— TASK —
Filter the listing below down to the lines with the word "enhancement" and copy those.

— EXCERPTED RECORDS —

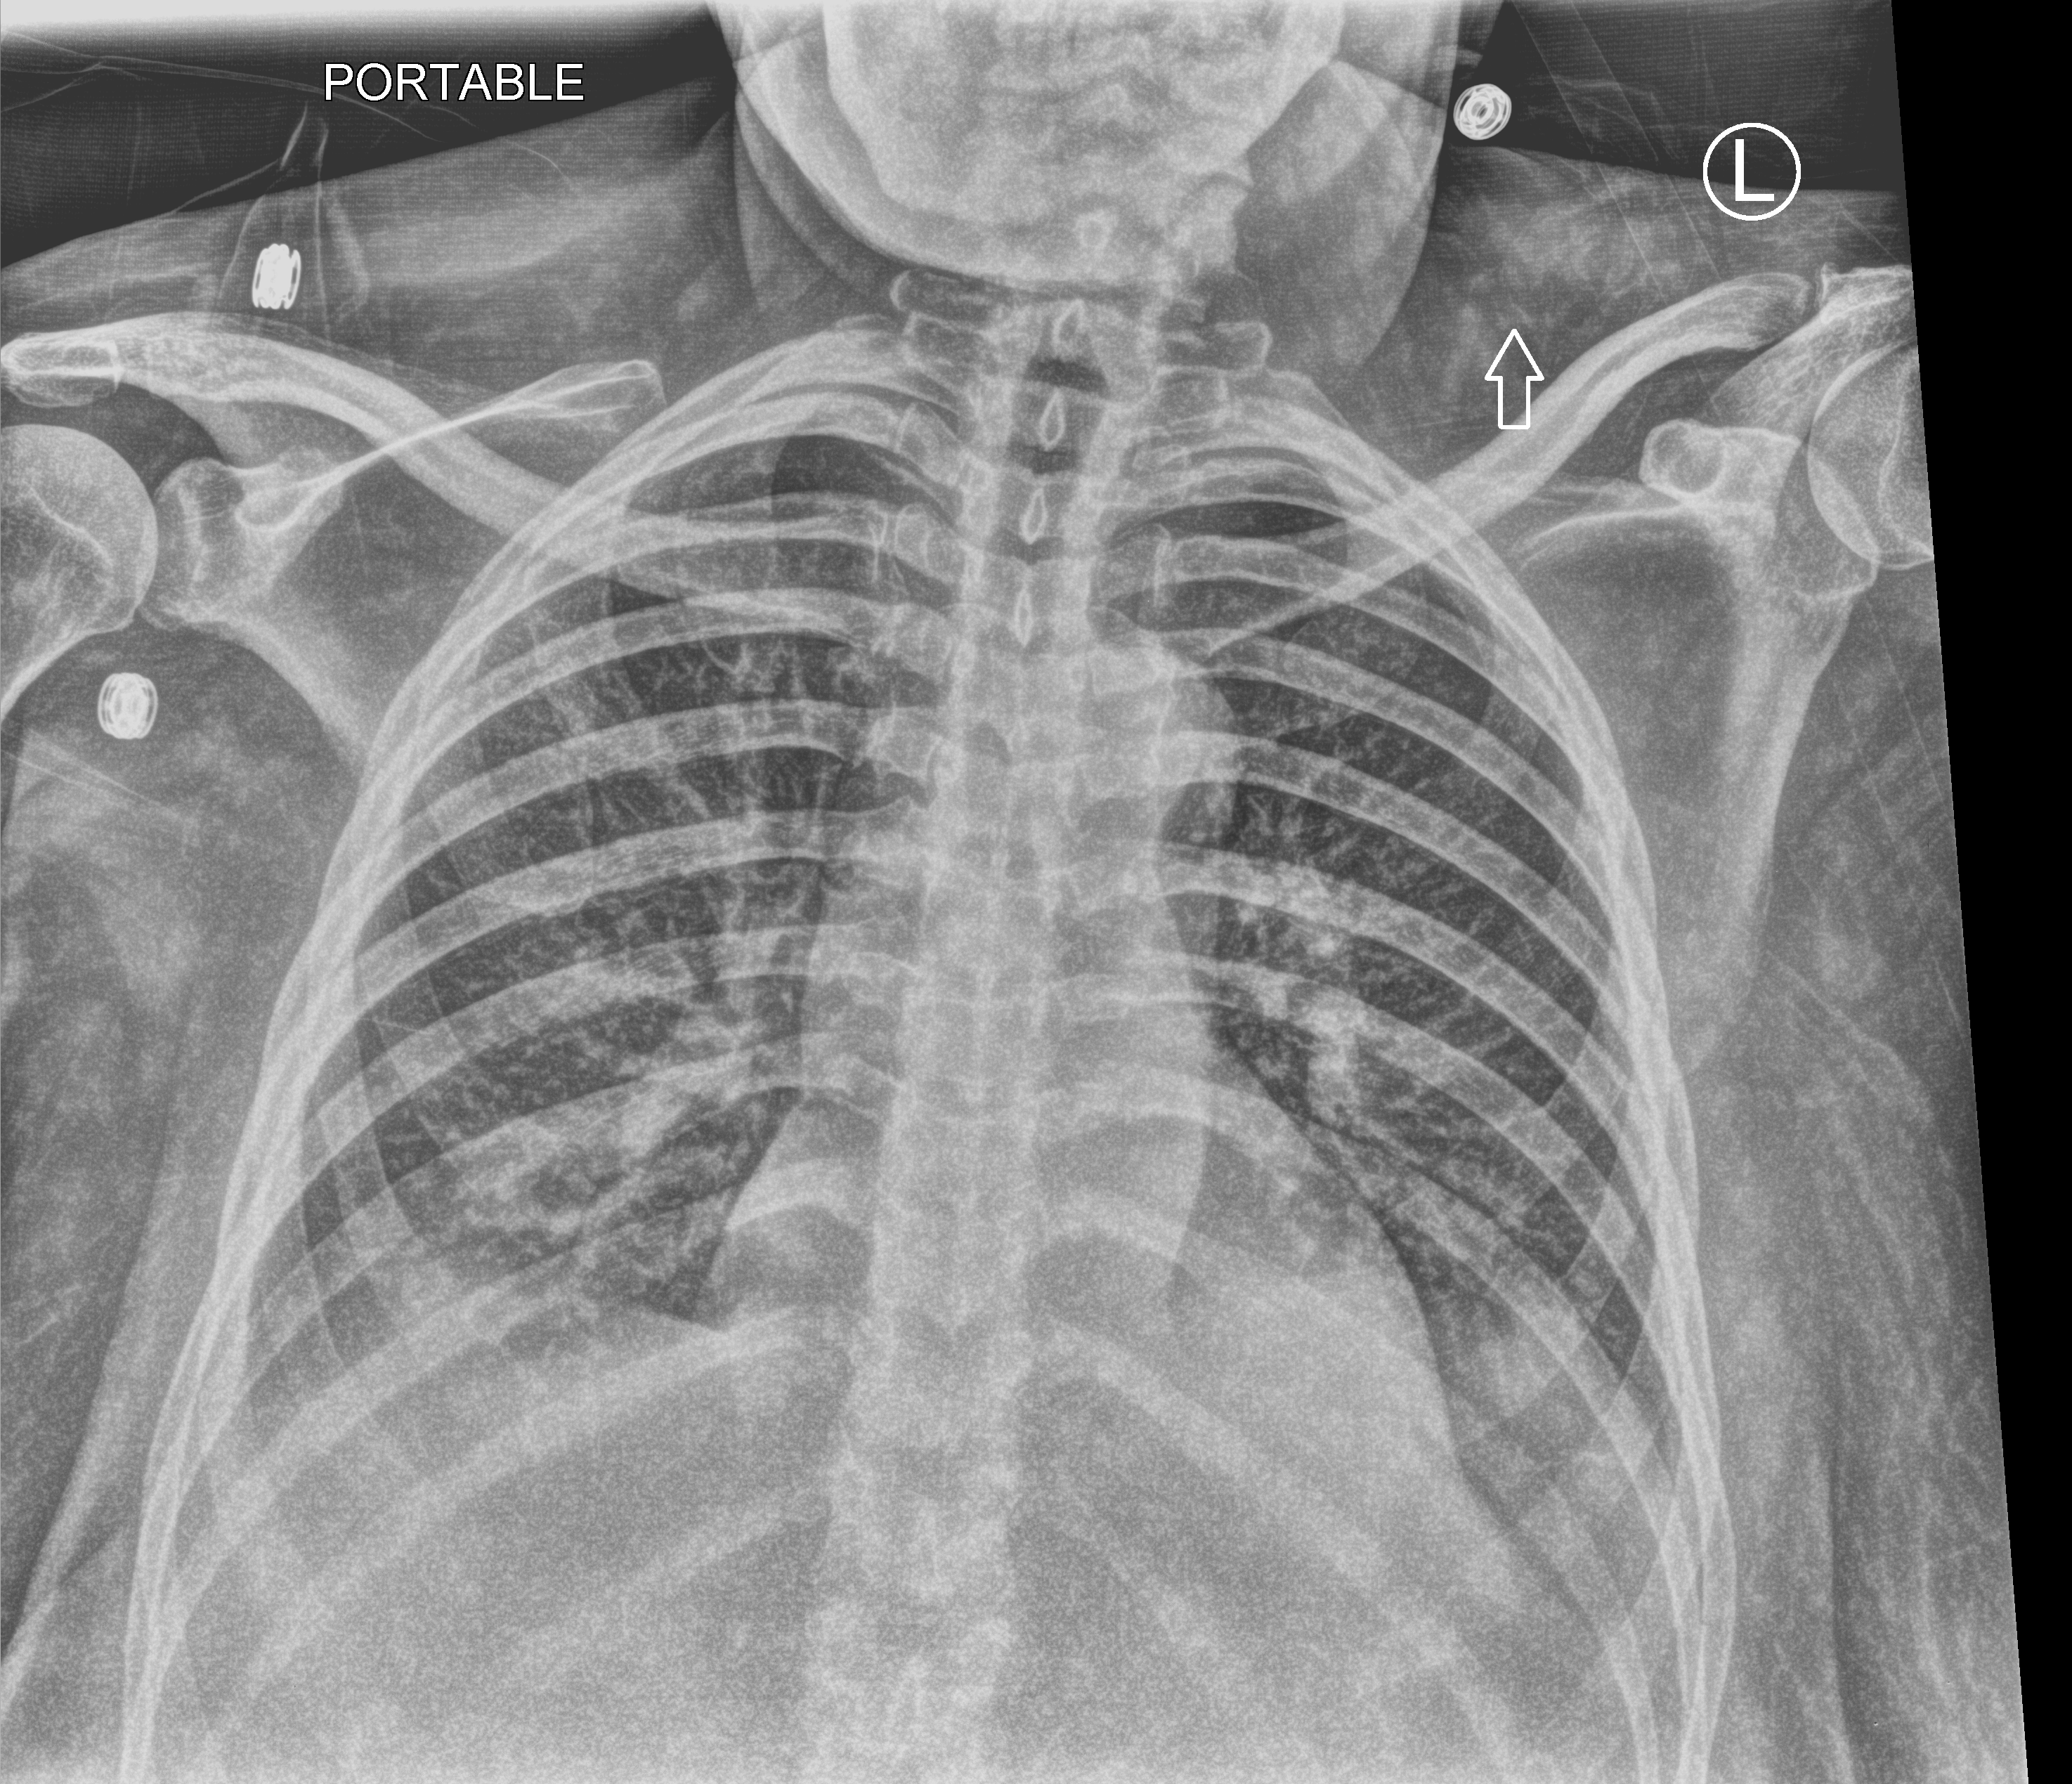
Chest X-ray (portable); anteroposterior (AP) projection. Female patient hospitalised with COVID-19, age 18–59 years.
Hospital-stay facts (about this admission, not read from this image; timing relative to this image not recorded): admitted to intensive care during this hospital stay: no; smoking status (admission record): former.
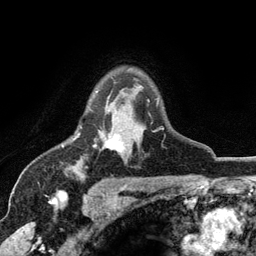
Breast MRI (dynamic contrast-enhanced), one axial slice. Slice 88 of 134 in the series (ordered by position). Cropped to one breast. Dynamic contrast-enhanced series, time point 2 of 6 at this slice position (early post-contrast). 3 T. TE 2.8 ms, TR 7.5 ms. 1.2 mm slice thickness. 256 × 256 image matrix, field of view 175 × 175 mm. Female patient.
Annotated regions visible in this slice (semi-automatically segmented with operator editing):
- enhancing-tissue mask used for the functional tumour volume (all voxels passing the contrast-enhancement thresholds inside the analysis volume; usually the tumour): bounding box (x1, y1, x2, y2) in pixels: (77, 91, 164, 154)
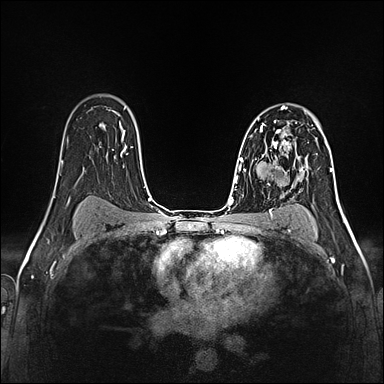
Breast MRI (dynamic contrast-enhanced), one axial slice; slice 95 of 160 in the series (ordered by position); dynamic contrast-enhanced series, time point 2 of 5 at this slice position (early post-contrast); 1.5 T; TE 2.4 ms, TR 5.2 ms; 1 mm slice thickness; 384 × 384 image matrix, field of view 300 × 300 mm. Female patient.
Annotated regions visible in this slice (semi-automatically segmented with operator editing):
- enhancing-tissue mask used for the functional tumour volume (all voxels passing the contrast-enhancement thresholds inside the analysis volume; usually the tumour): bounding box [x1, y1, x2, y2] px = [260, 121, 296, 158]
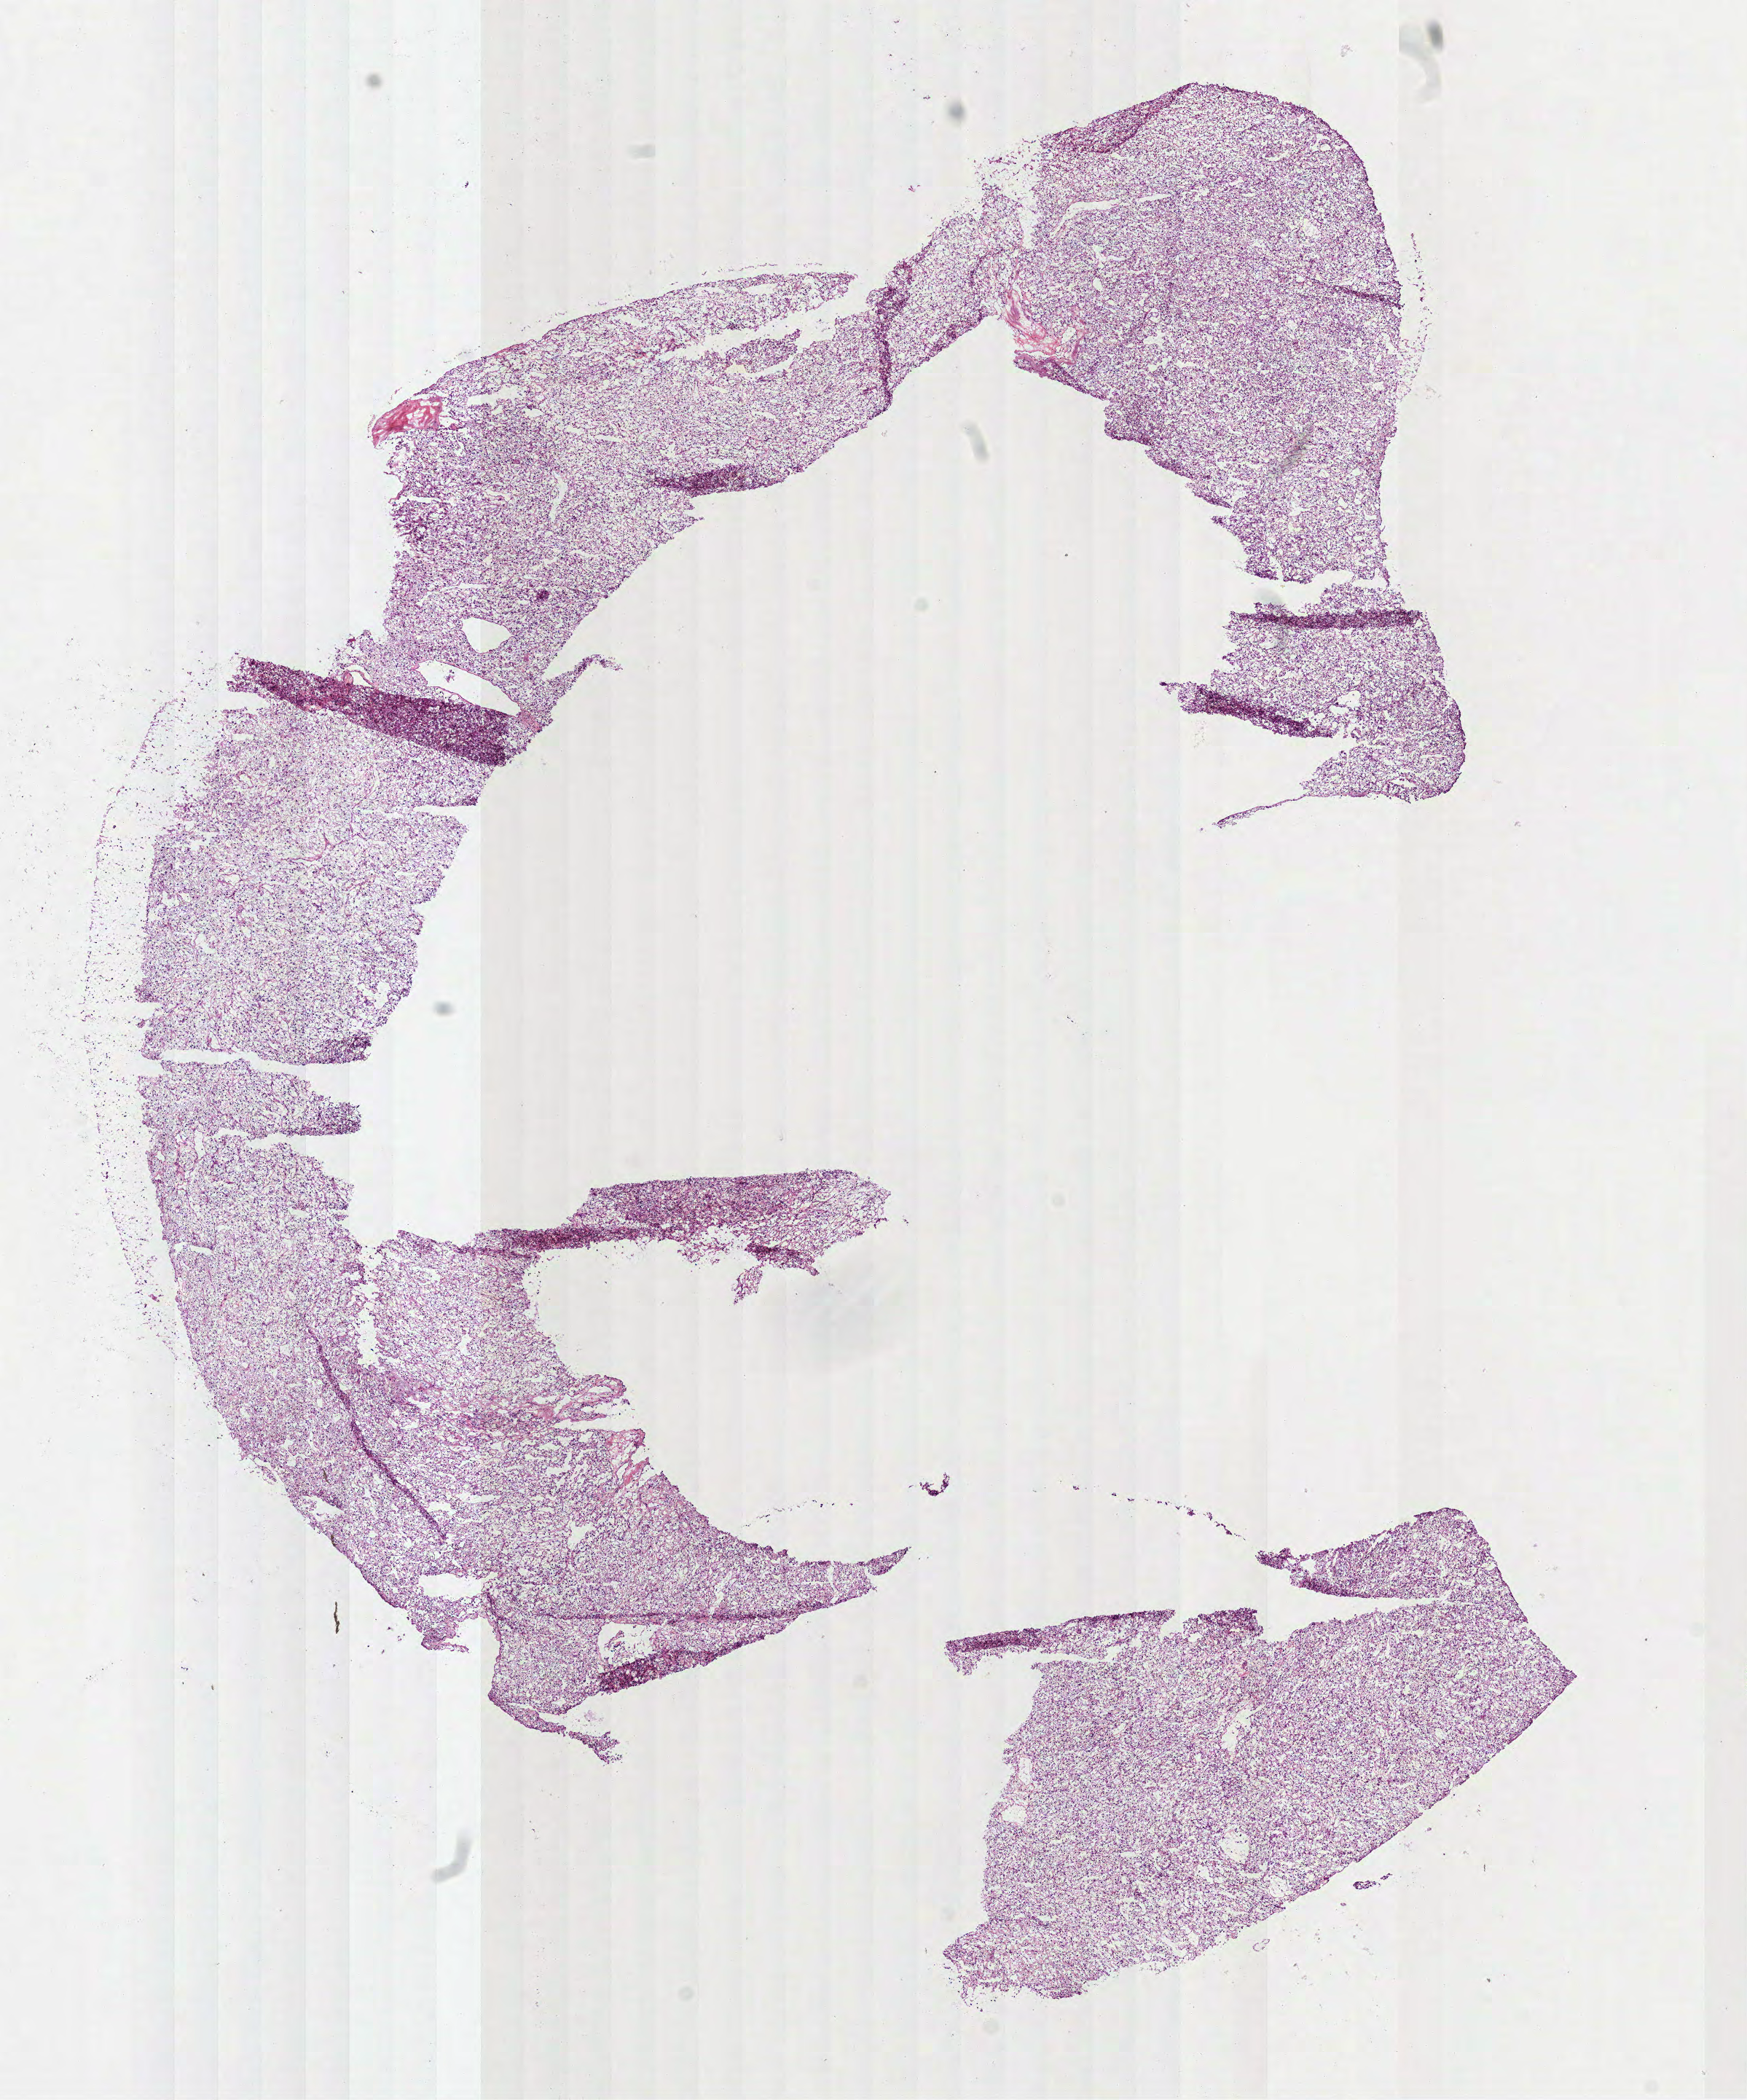
H&E-stained whole-slide image — a low-resolution overview of the entire scanned area, about 9.7 x 11.6 mm. Frozen section. Sample: primary tumour, kidney. Male patient; age at initial diagnosis 74 years. Histologic grade: G3 (poorly differentiated). Composition of this section per pathologist review: tumour cells 95%, tumour nuclei 85%, normal cells 0%, stromal cells 5%, necrosis 0%.
Laterality: left. TNM: T3a NX M0. Pathologic diagnosis: Clear cell adenocarcinoma, NOS. AJCC pathologic stage: III.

— EXERCISE RESPONSE —
- enhancing-tissue mask used for the functional tumour volume (all voxels passing the contrast-enhancement thresholds inside the analysis volume; usually the tumour): bounding box (x1, y1, x2, y2) in pixels: (77, 91, 164, 154)
- enhancing-tissue mask used for the functional tumour volume (all voxels passing the contrast-enhancement thresholds inside the analysis volume; usually the tumour): bounding box [x1, y1, x2, y2] px = [260, 121, 296, 158]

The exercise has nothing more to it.